Exercise details =>
Range to output from the entries below: the line containing "X158730300Y-110597300D01*" through the line containing "X137647100Y-79172200D01*". Set it down exactly, ends included, nothing else.

[Hardware design source data]
= = =

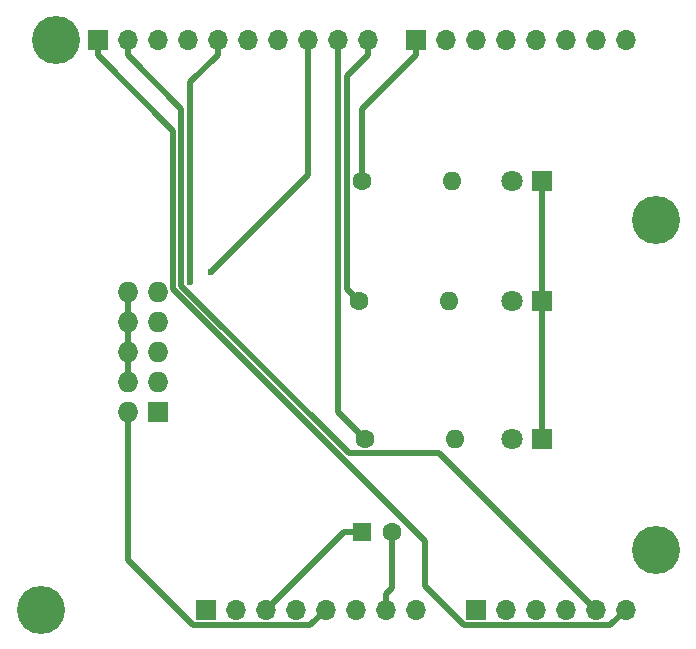
<source format=gbr>
G04 #@! TF.GenerationSoftware,KiCad,Pcbnew,5.1.4-3.fc30*
G04 #@! TF.CreationDate,2019-09-14T16:13:18+02:00*
G04 #@! TF.ProjectId,avr_prog_uno_shiled,6176725f-7072-46f6-975f-756e6f5f7368,1.0*
G04 #@! TF.SameCoordinates,Original*
G04 #@! TF.FileFunction,Copper,L2,Bot*
G04 #@! TF.FilePolarity,Positive*
%FSLAX46Y46*%
G04 Gerber Fmt 4.6, Leading zero omitted, Abs format (unit mm)*
G04 Created by KiCad (PCBNEW 5.1.4-3.fc30) date 2019-09-14 16:13:18*
%MOMM*%
%LPD*%
G04 APERTURE LIST*
%ADD10O,1.727200X1.727200*%
%ADD11R,1.727200X1.727200*%
%ADD12O,1.700000X1.700000*%
%ADD13R,1.700000X1.700000*%
%ADD14C,1.600000*%
%ADD15R,1.600000X1.600000*%
%ADD16C,4.064000*%
%ADD17R,1.800000X1.800000*%
%ADD18C,1.800000*%
%ADD19O,1.600000X1.600000*%
%ADD20C,0.600000*%
%ADD21C,0.500000*%
G04 APERTURE END LIST*
D10*
X132334000Y-96901000D03*
X134874000Y-96901000D03*
X132334000Y-99441000D03*
X134874000Y-99441000D03*
X132334000Y-101981000D03*
X134874000Y-101981000D03*
X132334000Y-104521000D03*
X134874000Y-104521000D03*
X132334000Y-107061000D03*
D11*
X134874000Y-107061000D03*
D12*
X174498000Y-75565000D03*
X171958000Y-75565000D03*
X169418000Y-75565000D03*
X166878000Y-75565000D03*
X164338000Y-75565000D03*
X161798000Y-75565000D03*
X159258000Y-75565000D03*
D13*
X156718000Y-75565000D03*
D12*
X152654000Y-75565000D03*
X150114000Y-75565000D03*
X147574000Y-75565000D03*
X145034000Y-75565000D03*
X142494000Y-75565000D03*
X139954000Y-75565000D03*
X137414000Y-75565000D03*
X134874000Y-75565000D03*
X132334000Y-75565000D03*
D13*
X129794000Y-75565000D03*
D12*
X174498000Y-123825000D03*
X171958000Y-123825000D03*
X169418000Y-123825000D03*
X166878000Y-123825000D03*
X164338000Y-123825000D03*
D13*
X161798000Y-123825000D03*
D12*
X156718000Y-123825000D03*
X154178000Y-123825000D03*
X151638000Y-123825000D03*
X149098000Y-123825000D03*
X146558000Y-123825000D03*
X144018000Y-123825000D03*
X141478000Y-123825000D03*
D13*
X138938000Y-123825000D03*
D14*
X154686000Y-117221000D03*
D15*
X152186000Y-117221000D03*
D16*
X124968000Y-123825000D03*
X177038000Y-118745000D03*
X126238000Y-75565000D03*
X177038000Y-90805000D03*
D17*
X167386000Y-109347000D03*
D18*
X164846000Y-109347000D03*
X164846000Y-97663000D03*
D17*
X167386000Y-97663000D03*
X167386000Y-87503000D03*
D18*
X164846000Y-87503000D03*
D14*
X152400000Y-109347000D03*
D19*
X160020000Y-109347000D03*
X159512000Y-97663000D03*
D14*
X151892000Y-97663000D03*
X152146000Y-87503000D03*
D19*
X159766000Y-87503000D03*
D20*
X137647100Y-96111800D03*
X139375100Y-95232700D03*
D21*
X152186000Y-117221000D02*
X150622000Y-117221000D01*
X150622000Y-117221000D02*
X144018000Y-123825000D01*
X149098000Y-123825000D02*
X147797600Y-125125400D01*
X147797600Y-125125400D02*
X137832900Y-125125400D01*
X137832900Y-125125400D02*
X132334000Y-119626500D01*
X132334000Y-119626500D02*
X132334000Y-107061000D01*
X132334000Y-99441000D02*
X132334000Y-96901000D01*
X132334000Y-101981000D02*
X132334000Y-99441000D01*
X132334000Y-104521000D02*
X132334000Y-101981000D01*
X154178000Y-123825000D02*
X154178000Y-122524700D01*
X154686000Y-117221000D02*
X154686000Y-122016700D01*
X154686000Y-122016700D02*
X154178000Y-122524700D01*
X167386000Y-97663000D02*
X167386000Y-109347000D01*
X167386000Y-87503000D02*
X167386000Y-97663000D01*
X132334000Y-75565000D02*
X132334000Y-76865300D01*
X132334000Y-76865300D02*
X136896800Y-81428100D01*
X136896800Y-81428100D02*
X136896800Y-96422600D01*
X136896800Y-96422600D02*
X151071500Y-110597300D01*
X151071500Y-110597300D02*
X158730300Y-110597300D01*
X158730300Y-110597300D02*
X171958000Y-123825000D01*
X129794000Y-75565000D02*
X129794000Y-76865300D01*
X129794000Y-76865300D02*
X136196500Y-83267800D01*
X136196500Y-83267800D02*
X136196500Y-96712800D01*
X136196500Y-96712800D02*
X157505800Y-118022100D01*
X157505800Y-118022100D02*
X157505800Y-121870400D01*
X157505800Y-121870400D02*
X160779900Y-125144500D01*
X160779900Y-125144500D02*
X173178500Y-125144500D01*
X173178500Y-125144500D02*
X174498000Y-123825000D01*
X152400000Y-109347000D02*
X150114000Y-107061000D01*
X150114000Y-107061000D02*
X150114000Y-75565000D01*
X152654000Y-75565000D02*
X152654000Y-76865300D01*
X151892000Y-97663000D02*
X150887000Y-96658000D01*
X150887000Y-96658000D02*
X150887000Y-78632300D01*
X150887000Y-78632300D02*
X152654000Y-76865300D01*
X156718000Y-75565000D02*
X156718000Y-76865300D01*
X152146000Y-87503000D02*
X152146000Y-81437300D01*
X152146000Y-81437300D02*
X156718000Y-76865300D01*
X139954000Y-75565000D02*
X139954000Y-76865300D01*
X137647100Y-96111800D02*
X137647100Y-79172200D01*
X137647100Y-79172200D02*
X139954000Y-76865300D01*
X147574000Y-75565000D02*
X147574000Y-87033800D01*
X147574000Y-87033800D02*
X139375100Y-95232700D01*
M02*

</source>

= = =

Task output =>
X158730300Y-110597300D01*
X158730300Y-110597300D02*
X171958000Y-123825000D01*
X129794000Y-75565000D02*
X129794000Y-76865300D01*
X129794000Y-76865300D02*
X136196500Y-83267800D01*
X136196500Y-83267800D02*
X136196500Y-96712800D01*
X136196500Y-96712800D02*
X157505800Y-118022100D01*
X157505800Y-118022100D02*
X157505800Y-121870400D01*
X157505800Y-121870400D02*
X160779900Y-125144500D01*
X160779900Y-125144500D02*
X173178500Y-125144500D01*
X173178500Y-125144500D02*
X174498000Y-123825000D01*
X152400000Y-109347000D02*
X150114000Y-107061000D01*
X150114000Y-107061000D02*
X150114000Y-75565000D01*
X152654000Y-75565000D02*
X152654000Y-76865300D01*
X151892000Y-97663000D02*
X150887000Y-96658000D01*
X150887000Y-96658000D02*
X150887000Y-78632300D01*
X150887000Y-78632300D02*
X152654000Y-76865300D01*
X156718000Y-75565000D02*
X156718000Y-76865300D01*
X152146000Y-87503000D02*
X152146000Y-81437300D01*
X152146000Y-81437300D02*
X156718000Y-76865300D01*
X139954000Y-75565000D02*
X139954000Y-76865300D01*
X137647100Y-96111800D02*
X137647100Y-79172200D01*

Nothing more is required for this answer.